··· DATA TO USE ···
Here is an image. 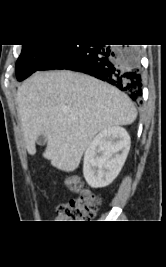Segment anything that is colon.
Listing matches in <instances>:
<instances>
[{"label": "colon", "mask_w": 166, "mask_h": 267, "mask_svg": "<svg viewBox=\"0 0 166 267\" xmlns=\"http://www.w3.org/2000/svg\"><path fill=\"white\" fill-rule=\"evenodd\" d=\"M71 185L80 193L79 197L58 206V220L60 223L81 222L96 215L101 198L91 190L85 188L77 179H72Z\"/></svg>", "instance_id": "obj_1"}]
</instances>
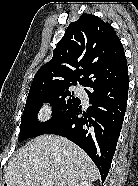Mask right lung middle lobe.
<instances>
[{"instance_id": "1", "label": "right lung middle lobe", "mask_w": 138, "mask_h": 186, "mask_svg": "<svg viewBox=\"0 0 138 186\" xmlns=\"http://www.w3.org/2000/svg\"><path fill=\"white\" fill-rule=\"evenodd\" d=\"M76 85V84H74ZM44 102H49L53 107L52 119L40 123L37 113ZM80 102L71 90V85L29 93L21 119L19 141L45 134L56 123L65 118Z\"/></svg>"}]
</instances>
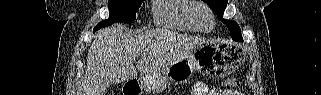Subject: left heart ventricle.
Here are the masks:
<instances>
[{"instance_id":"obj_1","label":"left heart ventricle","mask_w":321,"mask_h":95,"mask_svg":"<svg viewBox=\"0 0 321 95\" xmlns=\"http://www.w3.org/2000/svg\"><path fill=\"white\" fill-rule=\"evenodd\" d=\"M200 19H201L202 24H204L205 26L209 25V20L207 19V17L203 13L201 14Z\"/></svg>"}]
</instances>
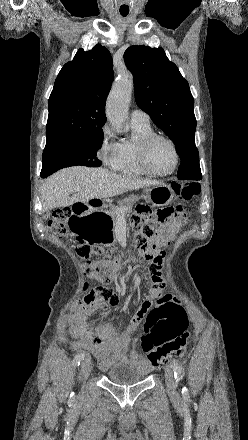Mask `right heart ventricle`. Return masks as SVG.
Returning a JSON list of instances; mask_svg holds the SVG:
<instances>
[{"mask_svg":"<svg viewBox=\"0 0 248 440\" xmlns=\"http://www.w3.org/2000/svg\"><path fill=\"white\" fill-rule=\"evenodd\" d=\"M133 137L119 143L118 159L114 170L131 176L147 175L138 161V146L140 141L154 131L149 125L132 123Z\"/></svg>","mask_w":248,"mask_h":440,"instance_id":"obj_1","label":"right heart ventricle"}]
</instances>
···
··· DATA TO USE ···
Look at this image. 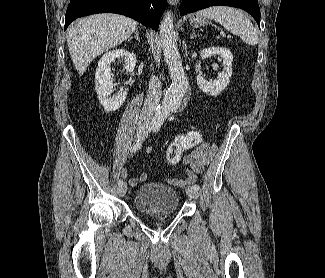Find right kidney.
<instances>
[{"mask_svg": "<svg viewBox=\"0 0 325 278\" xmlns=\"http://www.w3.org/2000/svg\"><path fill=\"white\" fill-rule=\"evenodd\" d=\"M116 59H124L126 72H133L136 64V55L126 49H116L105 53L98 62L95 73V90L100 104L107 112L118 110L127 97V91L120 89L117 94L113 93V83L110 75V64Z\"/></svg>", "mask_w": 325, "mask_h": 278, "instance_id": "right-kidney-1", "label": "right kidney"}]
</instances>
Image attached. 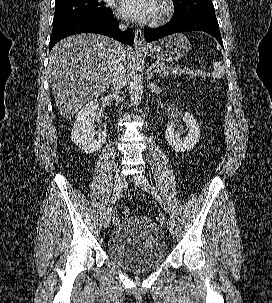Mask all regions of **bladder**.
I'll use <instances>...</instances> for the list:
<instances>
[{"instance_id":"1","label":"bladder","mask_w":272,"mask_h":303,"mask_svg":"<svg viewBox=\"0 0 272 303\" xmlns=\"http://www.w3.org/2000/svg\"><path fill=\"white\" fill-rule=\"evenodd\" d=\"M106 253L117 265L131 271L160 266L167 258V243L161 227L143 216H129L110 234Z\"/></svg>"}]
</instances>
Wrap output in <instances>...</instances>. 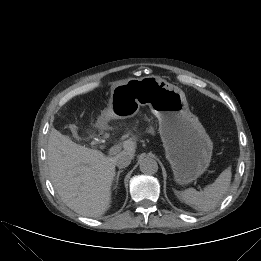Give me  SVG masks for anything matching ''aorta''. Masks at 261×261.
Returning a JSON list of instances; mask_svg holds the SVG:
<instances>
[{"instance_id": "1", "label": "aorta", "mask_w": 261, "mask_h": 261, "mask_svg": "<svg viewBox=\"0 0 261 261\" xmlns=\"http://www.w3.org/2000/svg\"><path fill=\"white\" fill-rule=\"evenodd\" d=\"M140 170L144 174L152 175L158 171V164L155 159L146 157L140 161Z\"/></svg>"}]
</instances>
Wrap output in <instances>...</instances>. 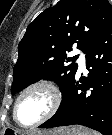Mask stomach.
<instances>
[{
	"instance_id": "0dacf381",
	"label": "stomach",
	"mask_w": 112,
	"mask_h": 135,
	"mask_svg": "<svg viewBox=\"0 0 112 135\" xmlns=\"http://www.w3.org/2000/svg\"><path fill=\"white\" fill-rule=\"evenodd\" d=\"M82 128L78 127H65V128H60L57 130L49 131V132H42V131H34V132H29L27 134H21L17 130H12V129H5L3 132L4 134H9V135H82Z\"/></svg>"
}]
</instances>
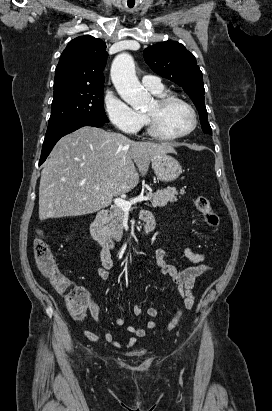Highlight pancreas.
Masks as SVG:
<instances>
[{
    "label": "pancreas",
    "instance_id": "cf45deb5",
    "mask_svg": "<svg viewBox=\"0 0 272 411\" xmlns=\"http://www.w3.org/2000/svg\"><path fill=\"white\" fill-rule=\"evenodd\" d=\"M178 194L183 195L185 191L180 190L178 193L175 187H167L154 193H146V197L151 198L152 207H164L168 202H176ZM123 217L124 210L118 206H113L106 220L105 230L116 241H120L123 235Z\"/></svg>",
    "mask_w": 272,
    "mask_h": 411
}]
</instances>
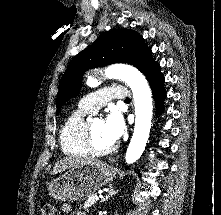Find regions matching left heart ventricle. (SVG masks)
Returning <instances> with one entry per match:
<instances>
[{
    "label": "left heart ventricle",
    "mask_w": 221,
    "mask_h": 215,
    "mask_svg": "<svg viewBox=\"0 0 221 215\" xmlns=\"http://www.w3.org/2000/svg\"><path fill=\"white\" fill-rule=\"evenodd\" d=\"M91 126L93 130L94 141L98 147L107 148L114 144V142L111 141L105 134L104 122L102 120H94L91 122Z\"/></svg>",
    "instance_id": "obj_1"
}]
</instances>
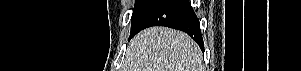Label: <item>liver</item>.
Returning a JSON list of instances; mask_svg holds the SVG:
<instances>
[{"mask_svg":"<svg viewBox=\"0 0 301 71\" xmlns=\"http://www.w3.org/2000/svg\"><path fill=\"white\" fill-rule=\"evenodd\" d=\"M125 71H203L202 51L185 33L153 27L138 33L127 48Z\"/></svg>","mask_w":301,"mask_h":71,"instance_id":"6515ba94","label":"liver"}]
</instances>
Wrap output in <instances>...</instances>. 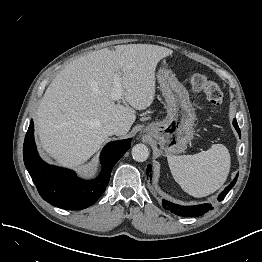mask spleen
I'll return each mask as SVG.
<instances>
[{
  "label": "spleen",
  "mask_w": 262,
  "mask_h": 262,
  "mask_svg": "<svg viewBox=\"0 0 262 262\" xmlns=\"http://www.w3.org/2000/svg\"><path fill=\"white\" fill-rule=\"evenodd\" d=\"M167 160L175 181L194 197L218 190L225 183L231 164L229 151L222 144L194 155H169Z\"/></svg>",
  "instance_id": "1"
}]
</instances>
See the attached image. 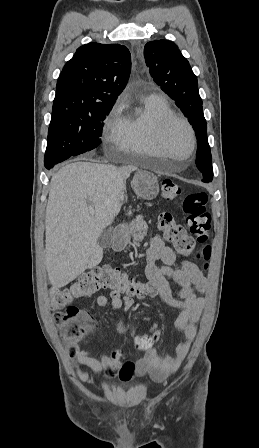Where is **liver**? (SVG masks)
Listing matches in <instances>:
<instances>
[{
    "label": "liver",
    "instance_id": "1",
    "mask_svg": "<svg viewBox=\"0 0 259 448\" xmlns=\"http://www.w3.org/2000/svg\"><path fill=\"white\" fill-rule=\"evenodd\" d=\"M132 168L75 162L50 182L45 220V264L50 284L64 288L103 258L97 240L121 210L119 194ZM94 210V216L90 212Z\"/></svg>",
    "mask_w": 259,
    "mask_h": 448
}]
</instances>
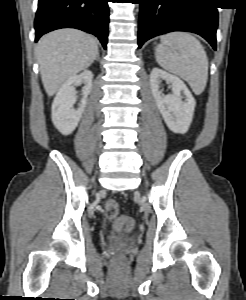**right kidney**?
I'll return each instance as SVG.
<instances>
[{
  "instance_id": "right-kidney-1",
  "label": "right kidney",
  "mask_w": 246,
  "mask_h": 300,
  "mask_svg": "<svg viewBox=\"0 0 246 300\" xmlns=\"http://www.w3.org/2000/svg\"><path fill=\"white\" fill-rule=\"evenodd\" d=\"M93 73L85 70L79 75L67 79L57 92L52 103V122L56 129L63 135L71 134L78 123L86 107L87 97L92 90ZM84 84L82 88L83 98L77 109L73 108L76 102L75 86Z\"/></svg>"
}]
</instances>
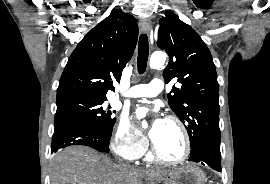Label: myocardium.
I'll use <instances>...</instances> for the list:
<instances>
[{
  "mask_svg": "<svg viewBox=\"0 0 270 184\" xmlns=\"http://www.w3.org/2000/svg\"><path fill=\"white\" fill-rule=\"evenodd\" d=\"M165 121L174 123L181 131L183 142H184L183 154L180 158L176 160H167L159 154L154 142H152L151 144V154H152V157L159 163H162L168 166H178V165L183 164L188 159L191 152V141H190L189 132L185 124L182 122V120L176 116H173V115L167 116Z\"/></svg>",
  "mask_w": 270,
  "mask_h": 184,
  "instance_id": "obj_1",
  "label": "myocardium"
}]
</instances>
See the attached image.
···
*GOAL OF THE EXERCISE:*
Which lines of the material above contain the string "each" in that exact case? Return every such line in full.

*FINISHED ANSWER:*
I'll return each mask as SVG.
I'll return each instance as SVG.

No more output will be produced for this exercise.